Institut de Recherche pour le Développement (IRD), UMR216, Mère et Enfant Face aux Infections Tropicales, Paris, France.
Am J Trop Med Hyg. 2011 Feb;84(2):270-5. doi: 10.4269/ajtmh.2011.10-0319.
The efficiency of malaria prevention during pregnancy was compared between three studies in Benin for malaria infection of the placenta (MIP) and low birth weight (LBW). The first was carried out when chloroquine prophylaxis was still recommended, the second was an intermittent preventive treatment in pregnancy (IPTp) clinical trial comparing sulfadoxine pyrimetamine (SP) versus mefloquine, and the third was an observational study after SP-IPTp national implementation. We showed an association between the use of IPTp and the reduction of LBW (10% with national IPTp and 8.7% in IPTp trial versus 15.7% in pre-trial study). The effect on MIP was better in the trial (2.9% versus 11.2% and 16.7% for national IPTp and pre-trial studies, respectively). In spite of a good overall compliance with the national IPTp (with 84% of women taking at least one dose of SP), there are still failures in adherence to the directly observed therapy (DOT) scheme and needs for better training of health staff.

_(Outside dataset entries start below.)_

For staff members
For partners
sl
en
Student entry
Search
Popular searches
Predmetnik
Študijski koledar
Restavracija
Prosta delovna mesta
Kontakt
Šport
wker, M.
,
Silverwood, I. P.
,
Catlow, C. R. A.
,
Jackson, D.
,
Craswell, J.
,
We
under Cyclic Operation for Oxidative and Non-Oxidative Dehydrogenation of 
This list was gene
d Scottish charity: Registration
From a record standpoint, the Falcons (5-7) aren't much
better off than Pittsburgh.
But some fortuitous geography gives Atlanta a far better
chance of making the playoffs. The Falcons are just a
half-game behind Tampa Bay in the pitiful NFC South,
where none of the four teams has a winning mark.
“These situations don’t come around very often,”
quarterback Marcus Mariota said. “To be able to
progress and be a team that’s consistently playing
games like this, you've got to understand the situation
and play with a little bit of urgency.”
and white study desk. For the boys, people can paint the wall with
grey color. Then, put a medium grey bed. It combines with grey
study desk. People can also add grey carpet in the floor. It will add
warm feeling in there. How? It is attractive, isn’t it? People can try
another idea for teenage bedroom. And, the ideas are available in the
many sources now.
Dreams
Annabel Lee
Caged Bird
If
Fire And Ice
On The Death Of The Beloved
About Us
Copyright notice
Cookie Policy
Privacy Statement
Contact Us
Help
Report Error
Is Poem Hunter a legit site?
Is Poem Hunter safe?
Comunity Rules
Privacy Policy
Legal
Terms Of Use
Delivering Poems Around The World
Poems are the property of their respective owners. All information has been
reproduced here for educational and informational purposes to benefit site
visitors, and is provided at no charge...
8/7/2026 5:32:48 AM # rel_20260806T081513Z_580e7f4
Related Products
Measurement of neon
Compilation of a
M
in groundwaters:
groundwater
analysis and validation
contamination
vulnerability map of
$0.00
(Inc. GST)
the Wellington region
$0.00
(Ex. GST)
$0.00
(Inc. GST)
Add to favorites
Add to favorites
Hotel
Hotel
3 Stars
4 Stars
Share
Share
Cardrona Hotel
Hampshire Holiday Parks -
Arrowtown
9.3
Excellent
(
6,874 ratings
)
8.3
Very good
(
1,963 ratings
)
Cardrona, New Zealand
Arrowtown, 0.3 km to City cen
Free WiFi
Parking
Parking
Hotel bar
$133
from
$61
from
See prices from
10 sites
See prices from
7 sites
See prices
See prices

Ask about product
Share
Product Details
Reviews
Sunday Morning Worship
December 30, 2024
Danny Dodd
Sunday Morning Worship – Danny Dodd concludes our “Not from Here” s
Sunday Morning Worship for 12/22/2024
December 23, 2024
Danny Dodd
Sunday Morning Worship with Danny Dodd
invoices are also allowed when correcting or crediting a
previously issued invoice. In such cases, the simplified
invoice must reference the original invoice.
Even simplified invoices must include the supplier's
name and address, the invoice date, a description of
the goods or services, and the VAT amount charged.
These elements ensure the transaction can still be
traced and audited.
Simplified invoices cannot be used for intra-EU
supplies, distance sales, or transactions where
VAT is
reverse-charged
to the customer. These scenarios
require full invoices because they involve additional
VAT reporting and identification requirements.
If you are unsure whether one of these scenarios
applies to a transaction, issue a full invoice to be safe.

本研究比较了贝宁的三项研究在预防孕妇疟疾方面的效率,以评估胎盘疟疾感染(MIP)和低出生体重(LBW)的预防效果。第一项研究是在氯喹预防仍被推荐使用时进行的,第二项是比较磺胺多辛-乙胺嘧啶(SP)与甲氟喹的间歇性预防治疗在妊娠期间的临床试验(IPTp),第三项是 SP-IPTp 国家实施后的观察性研究。我们发现 IPTp 的使用与 LBW 减少之间存在关联(全国性 IPTp 组为 10%,IPTp 试验组为 8.7%,而预试验组为 15.7%)。试验中 MIP 的效果更好(全国性 IPTp 组为 2.9%,预试验组为 11.2%和 16.7%)。尽管全国性 IPTp 的总体依从性良好(84%的妇女至少接受了一次 SP 治疗),但在直接观察治疗(DOT)方案的依从性方面仍存在失败,需要更好地培训卫生工作人员。